Persuasive storytelling in strategic spatial planning
Healey (2007, 2009) has proposed the famous idea of approaching strategic spatial planning as strategic framing. In strategic framing, the history of a locality and visions for its future, as well as its resources and potentialities, are brought together in a way that mobilizes the attention of local actors towards joint transformative action. In Healey’s view, strategic framing brings together local resources and imaginative visioning into a setting that invites the actors to change their thought and action schemes, and approaches to each other. Strategic framing is based on the idea that strategic plans cannot simply be implemented but that strategic spatial planning needs to be equipped with coordinative capacity among public and non-public actors, who have the necessary resources to turn strategies into reality. It is thus crucial that a strategic frame is drafted in such a way that it opens a pathway to a jointly desirable future and, at the same time, inscribes mutually interdependent roles to the actors conditioning its attainment. According to Healey (2009: 451), narratives, imaginative stories and artistic images are among the building blocks of which such strategic framings are made, because they have the capacity to convey strategic ideas and persuade and inspire actors in different arenas (Healey, 2007: 182, 185). In this way, the strategic framing of spatial strategies plays an important role in building governance capacity.

_Written task:_
Answer these questions from the excerpt on persuasive storytelling in strategic spatial planning:
1. As what has Healey proposed approaching strategic spatial planning?
2. Among which actors must strategic spatial planning have coordinative capacity?
3. Which building blocks of strategic framings does Healey (2009: 451) name?

_Record set:_
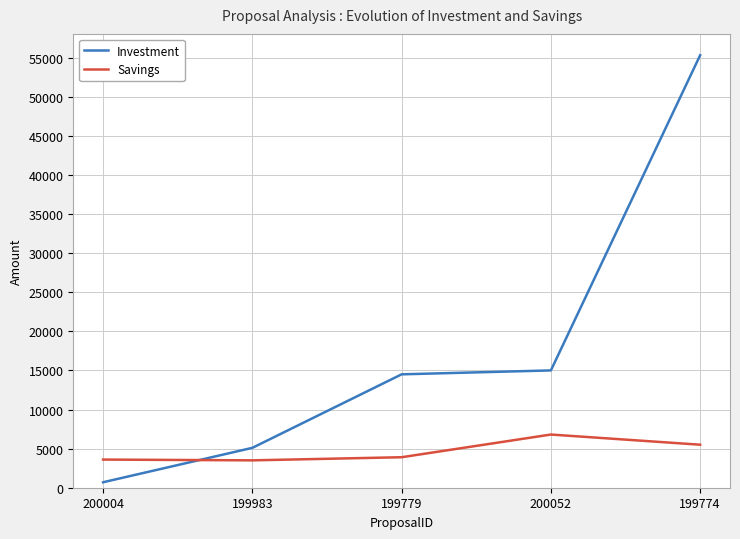

True or false: Investment has more than 0 points higher than both neighbors.

False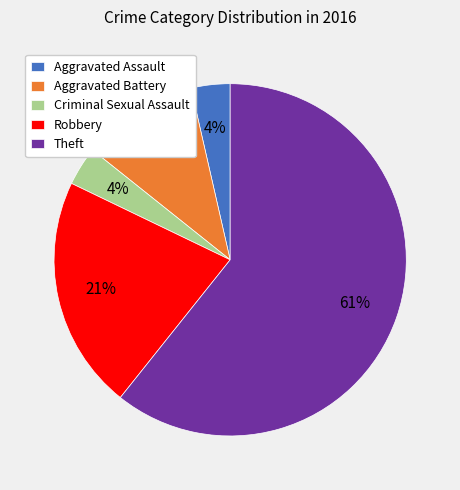

Count the number of slices in the pie.

5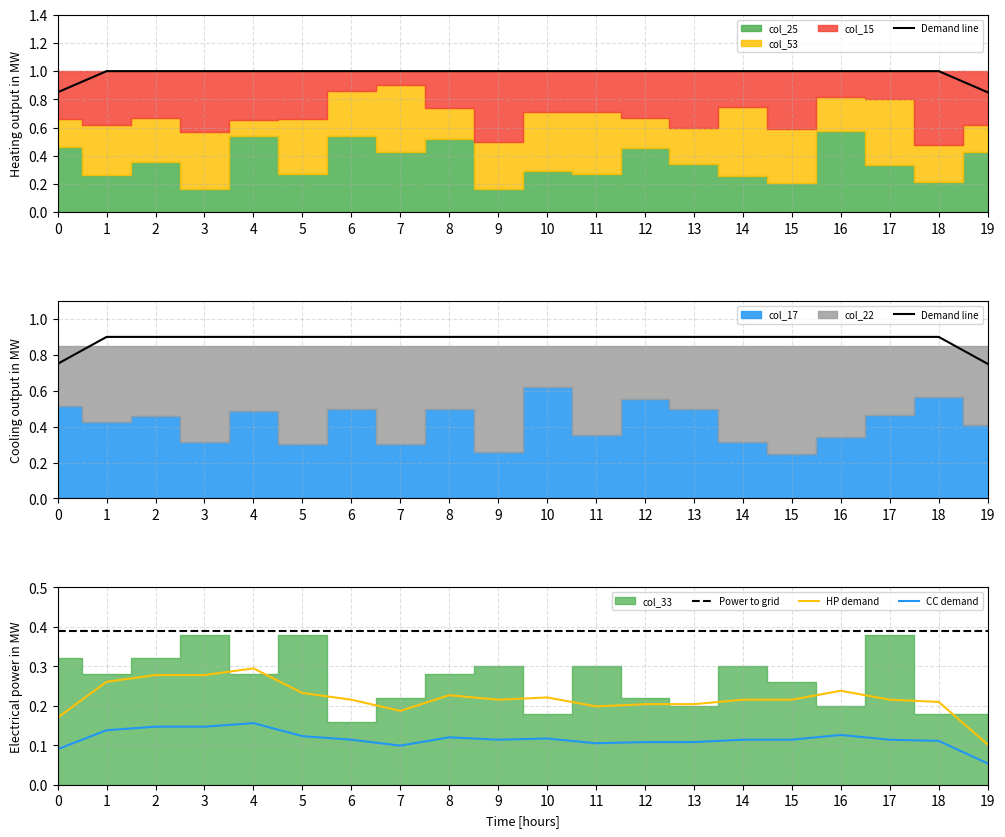

How many CC demand values are between 0 and 1?

20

_Answer box:_
1. As strategic framing.
2. Among public and non-public actors.
3. Narratives, imaginative stories and artistic images.